• _EXERCISE AIM_
Check each line of the material that follows, and copy those holding the string "round".

____________________

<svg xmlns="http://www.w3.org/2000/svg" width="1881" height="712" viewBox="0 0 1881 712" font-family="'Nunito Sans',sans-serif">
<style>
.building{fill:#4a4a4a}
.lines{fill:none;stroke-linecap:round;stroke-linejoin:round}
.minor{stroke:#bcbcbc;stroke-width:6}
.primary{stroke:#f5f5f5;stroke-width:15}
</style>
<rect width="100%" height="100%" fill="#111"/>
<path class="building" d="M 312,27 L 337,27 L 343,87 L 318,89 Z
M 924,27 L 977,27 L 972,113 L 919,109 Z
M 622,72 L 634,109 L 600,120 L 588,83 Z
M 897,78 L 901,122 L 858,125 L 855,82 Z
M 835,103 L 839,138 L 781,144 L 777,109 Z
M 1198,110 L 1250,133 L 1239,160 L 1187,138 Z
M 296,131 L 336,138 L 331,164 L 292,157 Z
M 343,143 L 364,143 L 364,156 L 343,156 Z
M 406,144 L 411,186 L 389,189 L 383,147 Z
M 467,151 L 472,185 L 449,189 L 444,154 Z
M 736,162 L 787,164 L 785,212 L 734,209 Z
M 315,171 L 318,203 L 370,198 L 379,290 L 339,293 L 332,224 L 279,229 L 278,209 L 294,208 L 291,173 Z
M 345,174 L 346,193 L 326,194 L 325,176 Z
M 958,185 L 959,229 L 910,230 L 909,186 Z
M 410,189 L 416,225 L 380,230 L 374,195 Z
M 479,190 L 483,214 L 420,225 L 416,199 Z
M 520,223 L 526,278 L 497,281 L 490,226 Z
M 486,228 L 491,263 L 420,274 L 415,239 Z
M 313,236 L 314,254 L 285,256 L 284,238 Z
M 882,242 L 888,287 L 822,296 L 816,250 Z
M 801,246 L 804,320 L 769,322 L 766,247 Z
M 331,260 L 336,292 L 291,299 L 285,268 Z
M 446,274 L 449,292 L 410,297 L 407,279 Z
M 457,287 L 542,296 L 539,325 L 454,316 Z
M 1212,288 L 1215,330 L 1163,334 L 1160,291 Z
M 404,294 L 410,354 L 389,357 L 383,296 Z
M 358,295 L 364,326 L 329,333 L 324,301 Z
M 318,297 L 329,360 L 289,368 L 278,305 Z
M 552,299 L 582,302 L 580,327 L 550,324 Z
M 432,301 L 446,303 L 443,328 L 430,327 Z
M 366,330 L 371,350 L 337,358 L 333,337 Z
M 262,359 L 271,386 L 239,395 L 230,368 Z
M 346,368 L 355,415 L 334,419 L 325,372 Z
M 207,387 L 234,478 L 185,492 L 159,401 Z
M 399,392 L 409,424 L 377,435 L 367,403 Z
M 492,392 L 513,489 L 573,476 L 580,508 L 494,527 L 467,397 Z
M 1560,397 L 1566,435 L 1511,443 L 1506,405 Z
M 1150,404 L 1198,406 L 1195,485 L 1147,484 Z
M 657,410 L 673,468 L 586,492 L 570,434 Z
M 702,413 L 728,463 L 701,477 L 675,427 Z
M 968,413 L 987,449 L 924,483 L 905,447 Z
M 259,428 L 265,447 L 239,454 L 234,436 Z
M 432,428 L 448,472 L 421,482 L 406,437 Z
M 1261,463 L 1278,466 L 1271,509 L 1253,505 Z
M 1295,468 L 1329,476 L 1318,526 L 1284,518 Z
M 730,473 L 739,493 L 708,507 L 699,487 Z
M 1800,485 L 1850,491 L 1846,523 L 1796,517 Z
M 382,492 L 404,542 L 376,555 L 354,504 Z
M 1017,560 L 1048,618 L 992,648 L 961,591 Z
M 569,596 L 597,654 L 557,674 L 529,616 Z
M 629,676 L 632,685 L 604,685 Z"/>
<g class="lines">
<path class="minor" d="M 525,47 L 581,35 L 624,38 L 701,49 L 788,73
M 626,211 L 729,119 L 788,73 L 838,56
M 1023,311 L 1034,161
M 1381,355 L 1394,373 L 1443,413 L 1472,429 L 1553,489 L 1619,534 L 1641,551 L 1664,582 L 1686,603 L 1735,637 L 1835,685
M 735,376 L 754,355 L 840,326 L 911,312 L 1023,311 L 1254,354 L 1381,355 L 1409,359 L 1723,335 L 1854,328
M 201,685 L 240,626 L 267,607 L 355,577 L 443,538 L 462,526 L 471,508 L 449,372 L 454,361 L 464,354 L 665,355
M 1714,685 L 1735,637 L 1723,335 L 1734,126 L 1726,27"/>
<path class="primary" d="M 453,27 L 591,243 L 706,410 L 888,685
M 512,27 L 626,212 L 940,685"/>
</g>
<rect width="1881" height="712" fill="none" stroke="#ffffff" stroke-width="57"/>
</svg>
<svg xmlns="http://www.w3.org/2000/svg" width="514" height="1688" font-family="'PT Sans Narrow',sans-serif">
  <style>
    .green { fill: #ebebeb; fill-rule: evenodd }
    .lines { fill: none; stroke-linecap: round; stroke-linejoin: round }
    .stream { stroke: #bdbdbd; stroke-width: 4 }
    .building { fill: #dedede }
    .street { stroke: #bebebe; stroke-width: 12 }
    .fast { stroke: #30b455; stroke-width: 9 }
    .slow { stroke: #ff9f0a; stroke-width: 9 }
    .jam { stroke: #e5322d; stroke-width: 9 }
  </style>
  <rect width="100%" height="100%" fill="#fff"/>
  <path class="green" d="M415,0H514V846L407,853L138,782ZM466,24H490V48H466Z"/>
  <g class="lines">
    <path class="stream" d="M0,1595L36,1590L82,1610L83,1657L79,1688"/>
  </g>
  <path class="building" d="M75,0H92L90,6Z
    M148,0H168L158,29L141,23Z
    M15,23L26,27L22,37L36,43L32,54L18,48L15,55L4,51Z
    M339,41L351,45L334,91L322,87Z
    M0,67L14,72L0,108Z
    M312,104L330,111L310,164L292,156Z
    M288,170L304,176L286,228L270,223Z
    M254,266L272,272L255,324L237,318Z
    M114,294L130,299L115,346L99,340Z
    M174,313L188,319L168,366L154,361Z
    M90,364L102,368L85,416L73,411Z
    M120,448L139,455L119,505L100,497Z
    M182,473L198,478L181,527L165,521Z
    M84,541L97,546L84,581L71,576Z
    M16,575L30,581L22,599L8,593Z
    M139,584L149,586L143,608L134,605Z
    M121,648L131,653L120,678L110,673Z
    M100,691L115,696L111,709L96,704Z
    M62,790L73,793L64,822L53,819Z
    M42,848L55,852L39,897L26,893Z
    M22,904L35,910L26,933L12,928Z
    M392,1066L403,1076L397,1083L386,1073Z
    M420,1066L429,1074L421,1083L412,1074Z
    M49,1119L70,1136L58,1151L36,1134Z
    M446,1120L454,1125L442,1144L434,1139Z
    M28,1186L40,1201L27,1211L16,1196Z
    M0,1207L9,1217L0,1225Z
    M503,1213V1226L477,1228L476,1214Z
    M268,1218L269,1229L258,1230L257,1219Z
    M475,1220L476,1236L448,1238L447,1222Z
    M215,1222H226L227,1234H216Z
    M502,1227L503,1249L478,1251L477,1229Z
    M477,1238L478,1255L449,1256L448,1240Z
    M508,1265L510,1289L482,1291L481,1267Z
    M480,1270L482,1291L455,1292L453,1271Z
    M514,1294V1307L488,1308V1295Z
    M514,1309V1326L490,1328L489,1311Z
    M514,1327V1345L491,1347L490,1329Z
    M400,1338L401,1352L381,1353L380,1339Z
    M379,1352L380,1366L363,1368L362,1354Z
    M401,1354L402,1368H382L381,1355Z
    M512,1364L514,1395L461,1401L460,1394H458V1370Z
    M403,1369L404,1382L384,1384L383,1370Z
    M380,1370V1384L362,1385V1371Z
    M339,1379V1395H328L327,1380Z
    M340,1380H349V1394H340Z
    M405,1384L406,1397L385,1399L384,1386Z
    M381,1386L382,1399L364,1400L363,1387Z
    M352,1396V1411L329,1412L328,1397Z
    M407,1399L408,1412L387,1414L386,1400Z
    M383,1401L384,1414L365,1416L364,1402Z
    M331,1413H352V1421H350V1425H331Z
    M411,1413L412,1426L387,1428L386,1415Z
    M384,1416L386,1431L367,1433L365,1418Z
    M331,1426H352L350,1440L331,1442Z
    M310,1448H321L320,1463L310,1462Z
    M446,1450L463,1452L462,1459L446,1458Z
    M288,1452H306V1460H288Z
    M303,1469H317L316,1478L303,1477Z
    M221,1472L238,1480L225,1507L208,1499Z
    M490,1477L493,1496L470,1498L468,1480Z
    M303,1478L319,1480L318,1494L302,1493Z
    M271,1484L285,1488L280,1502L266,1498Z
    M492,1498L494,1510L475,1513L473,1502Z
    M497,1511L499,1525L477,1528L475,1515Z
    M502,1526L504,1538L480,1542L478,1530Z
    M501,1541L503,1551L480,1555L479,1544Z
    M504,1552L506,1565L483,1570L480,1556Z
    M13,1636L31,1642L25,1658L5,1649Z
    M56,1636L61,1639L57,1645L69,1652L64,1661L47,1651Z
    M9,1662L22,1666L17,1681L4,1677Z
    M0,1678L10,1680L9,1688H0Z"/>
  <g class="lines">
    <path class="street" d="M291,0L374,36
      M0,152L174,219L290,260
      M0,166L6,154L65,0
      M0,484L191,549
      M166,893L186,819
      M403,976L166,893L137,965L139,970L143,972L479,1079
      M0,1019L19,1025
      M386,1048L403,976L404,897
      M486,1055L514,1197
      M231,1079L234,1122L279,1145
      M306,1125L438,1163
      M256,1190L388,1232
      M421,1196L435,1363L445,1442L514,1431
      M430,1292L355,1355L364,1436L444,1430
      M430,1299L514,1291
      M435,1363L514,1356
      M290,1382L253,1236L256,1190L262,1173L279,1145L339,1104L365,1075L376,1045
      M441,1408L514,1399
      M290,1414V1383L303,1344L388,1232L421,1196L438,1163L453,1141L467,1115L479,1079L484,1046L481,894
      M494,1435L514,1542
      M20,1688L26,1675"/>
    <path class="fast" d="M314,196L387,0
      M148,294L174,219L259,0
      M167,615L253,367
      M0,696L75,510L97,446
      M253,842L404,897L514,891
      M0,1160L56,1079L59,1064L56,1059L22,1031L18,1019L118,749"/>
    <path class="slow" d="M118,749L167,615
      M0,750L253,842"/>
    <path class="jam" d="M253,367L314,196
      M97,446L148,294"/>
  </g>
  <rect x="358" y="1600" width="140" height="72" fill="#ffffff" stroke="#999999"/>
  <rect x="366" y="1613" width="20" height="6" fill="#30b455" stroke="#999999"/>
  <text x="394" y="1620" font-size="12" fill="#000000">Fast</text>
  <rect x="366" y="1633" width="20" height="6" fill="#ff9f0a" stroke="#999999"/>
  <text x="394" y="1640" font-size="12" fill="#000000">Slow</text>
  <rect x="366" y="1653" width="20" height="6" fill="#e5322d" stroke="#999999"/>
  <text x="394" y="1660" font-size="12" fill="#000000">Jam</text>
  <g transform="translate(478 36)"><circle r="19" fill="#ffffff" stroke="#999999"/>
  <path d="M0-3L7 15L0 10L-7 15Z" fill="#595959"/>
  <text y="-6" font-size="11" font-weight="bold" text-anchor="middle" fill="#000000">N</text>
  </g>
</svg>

____________________

• _OUTPUT BELOW_
.lines{fill:none;stroke-linecap:round;stroke-linejoin:round}
    .lines { fill: none; stroke-linecap: round; stroke-linejoin: round }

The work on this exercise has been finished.